Pull each line with the string "akár" from the entries.

+++ EXTRACTED RECORDS

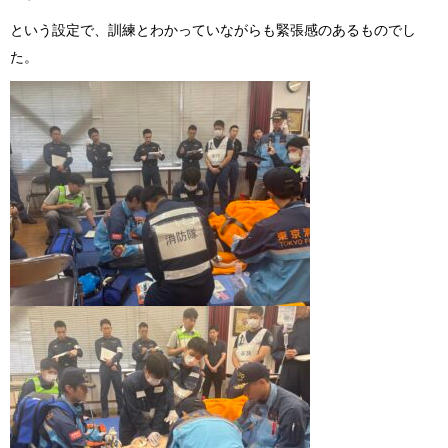
という設定で、訓練とわかっていながらも緊張感のあるものでし
た。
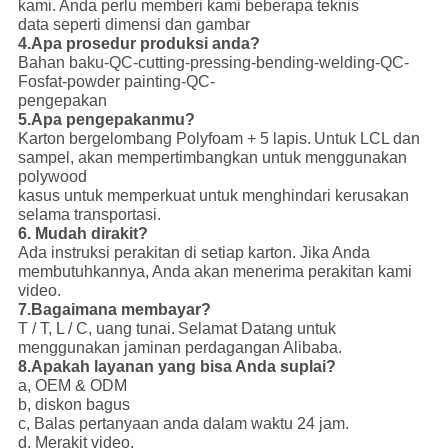
kami.
Anda perlu memberi kami beberapa teknis
data seperti dimensi dan gambar
4.Apa prosedur produksi anda?
Bahan baku-QC-cutting-pressing-bending-welding-QC-
Fosfat-powder painting-QC-
pengepakan
5.Apa pengepakanmu?
Karton bergelombang Polyfoam + 5 lapis.
Untuk LCL dan
sampel, akan mempertimbangkan untuk menggunakan
polywood
kasus untuk memperkuat untuk menghindari kerusakan
selama transportasi.
6. Mudah dirakit?
Ada instruksi perakitan di setiap karton. Jika Anda
membutuhkannya, Anda akan menerima perakitan kami
video.
7.Bagaimana membayar?
T / T, L / C, uang tunai.
Selamat Datang untuk
menggunakan jaminan perdagangan Alibaba.
8.Apakah layanan yang bisa Anda suplai?
a, OEM & ODM
b, diskon bagus
c, Balas pertanyaan anda dalam waktu 24 jam.
d, Merakit video.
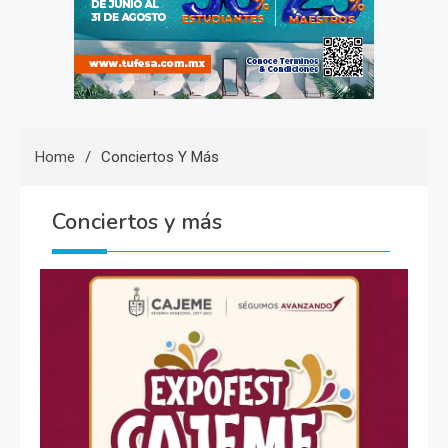
Home
Conciertos Y Más
Conciertos y más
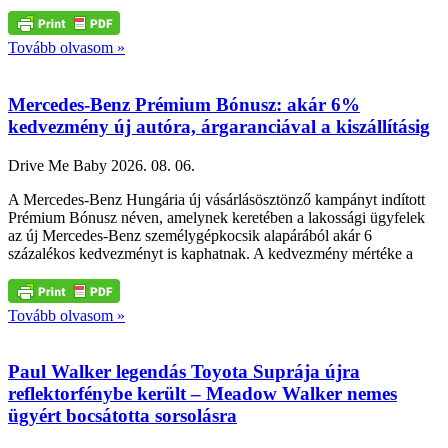
Tovább olvasom »
Mercedes-Benz Prémium Bónusz: akár 6%
kedvezmény új autóra, árgaranciával a kiszállításig
Drive Me Baby
2026. 08. 06.
A Mercedes-Benz Hungária új vásárlásösztönző kampányt indított
Prémium Bónusz néven, amelynek keretében a lakossági ügyfelek
az új Mercedes-Benz személygépkocsik alapárából akár 6
százalékos kedvezményt is kaphatnak. A kedvezmény mértéke a
Tovább olvasom »
Paul Walker legendás Toyota Suprája újra
reflektorfénybe került – Meadow Walker nemes
ügyért bocsátotta sorsolásra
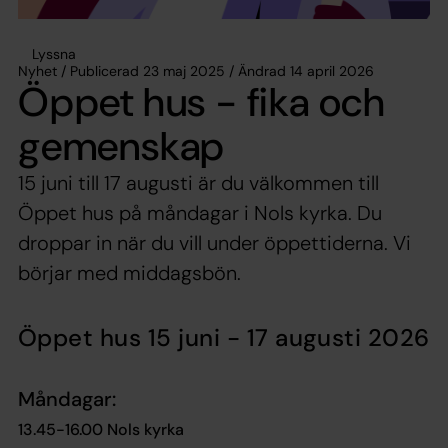
Lyssna
Nyhet / Publicerad 23 maj 2025 / Ändrad 14 april 2026
Öppet hus - fika och
gemenskap
15 juni till 17 augusti är du välkommen till
Öppet hus på måndagar i Nols kyrka. Du
droppar in när du vill under öppettiderna. Vi
börjar med middagsbön.
Öppet hus 15 juni - 17 augusti 2026
Måndagar:
13.45-16.00 Nols kyrka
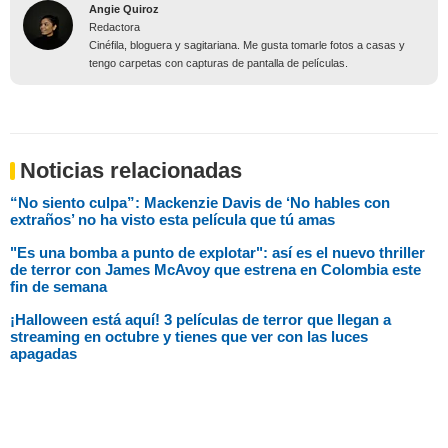
Angie Quiroz
Redactora
Cinéfila, bloguera y sagitariana. Me gusta tomarle fotos a casas y
tengo carpetas con capturas de pantalla de películas.
Noticias relacionadas
“No siento culpa”: Mackenzie Davis de ‘No hables con
extraños’ no ha visto esta película que tú amas
"Es una bomba a punto de explotar": así es el nuevo thriller
de terror con James McAvoy que estrena en Colombia este
fin de semana
¡Halloween está aquí! 3 películas de terror que llegan a
streaming en octubre y tienes que ver con las luces
apagadas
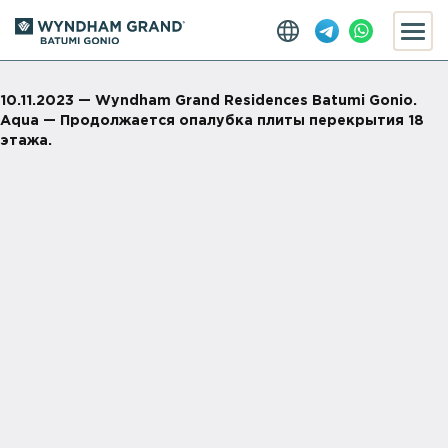
10.11.2023 — Wyndham Grand Residences Batumi Gonio.
Aqua — Продолжается опалубка плиты перекрытия 18
этажа.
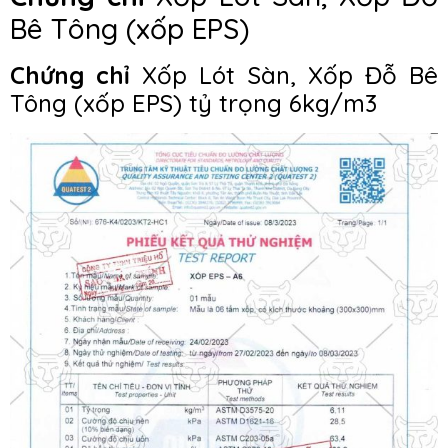
Bê Tông (xốp EPS)
Chứng chỉ
Xốp Lót Sàn, Xốp Đỗ Bê
Tông (xốp EPS) tỷ trọng 6kg/m3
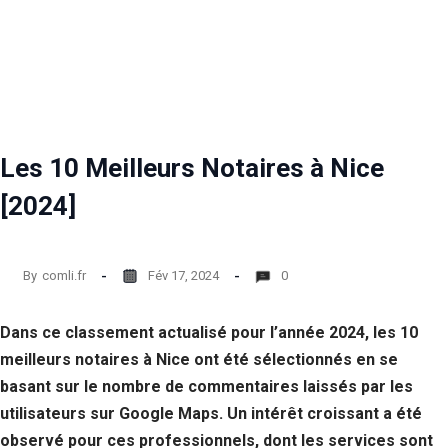
Les 10 Meilleurs Notaires à Nice
[2024]
By
comli.fr
Fév 17, 2024
0
Dans ce classement actualisé pour l’année 2024, les 10
meilleurs notaires à Nice ont été sélectionnés en se
basant sur le nombre de commentaires laissés par les
utilisateurs sur Google Maps. Un intérêt croissant a été
observé pour ces professionnels, dont les services sont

++++++

◆ WORKED SOLUTION:
Mercedes-Benz Prémium Bónusz: akár 6%
az új Mercedes-Benz személygépkocsik alapárából akár 6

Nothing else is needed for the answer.